DOCUMENT SEGMENT:
+--
# Simmons Sharpening Tutorial



## ChrisSpikes (Jul 3, 2008)

Here’s a little tutorial on how to sharpen two-blade broadheads.  I would put the edge attained from this method of sharpening up against any other.  Since there seem to be a lot of folks who struggle with the Simmons heads, we’ll use an Interceptor for this demo.

There are two important factors in sharpening.  The first is grinding a burr, or wire edge, on each side of the blade.  The second is grinding this burr off.  If you do not achieve a razor sharp edge, you have failed to do one of these steps completely.

Here are the items we will be using.  First is a standard bench grinder with a waxed grinding wheel.









Next, I always use a Razor Edge Arrowhead Guide.  








And, of course, our hone.  With the Simmons heads, you must use a hone with a round or convex surface to accommodate the concave edge.  This is a Hewlett Jewel Stik 3 in 1.  It works extremely well with any two-blade broadhead or knife I have tried.  It will even work for bleeder blades.  It has a coarse grit for grinding your burr, and a medium and fine grit for burr removal.  (NOTE:  The finer grit you use to remove the burr, the finer your edge will be.)
+--
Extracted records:

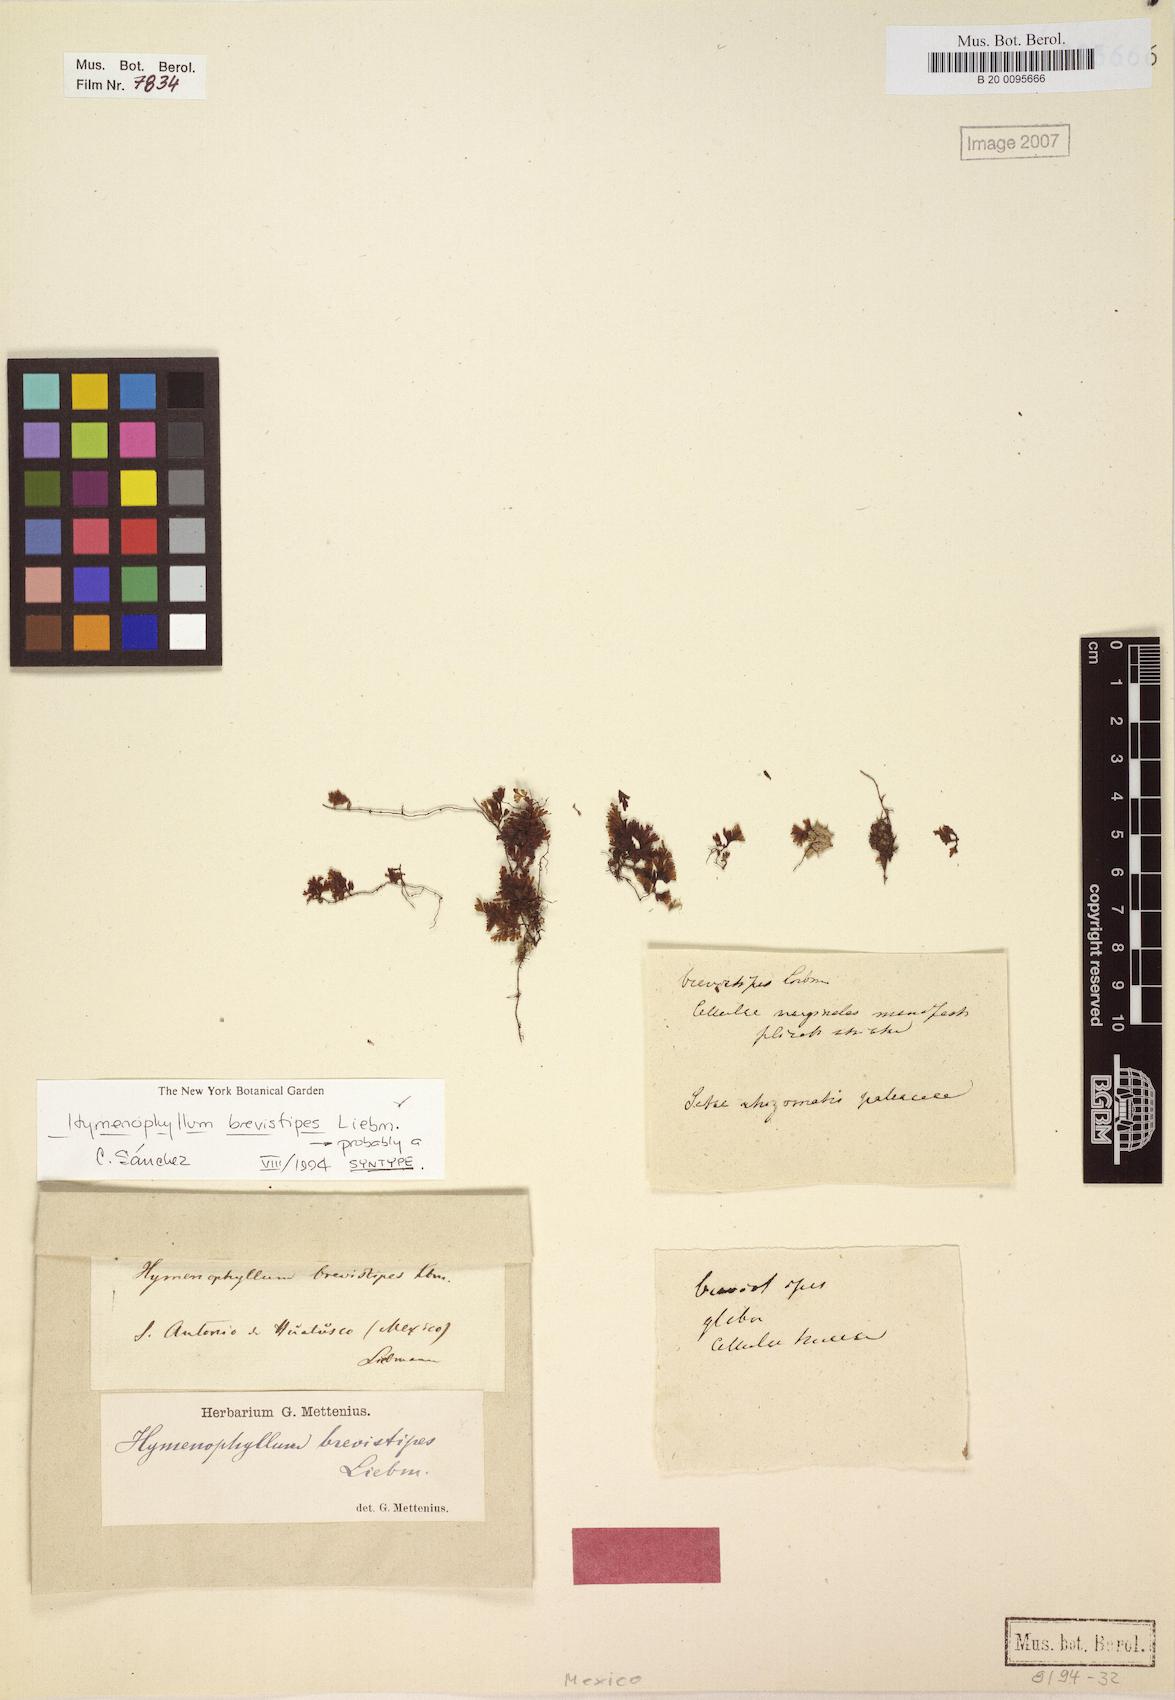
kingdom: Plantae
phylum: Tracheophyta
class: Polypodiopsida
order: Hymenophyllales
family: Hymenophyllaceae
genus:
+--
WHAT YOU NEED TO DO:
In the sharpening tutorial, which broadhead is used for the demonstration? The items are separate from the sharpening tutorial.

EXERCISE RESPONSE:
An Interceptor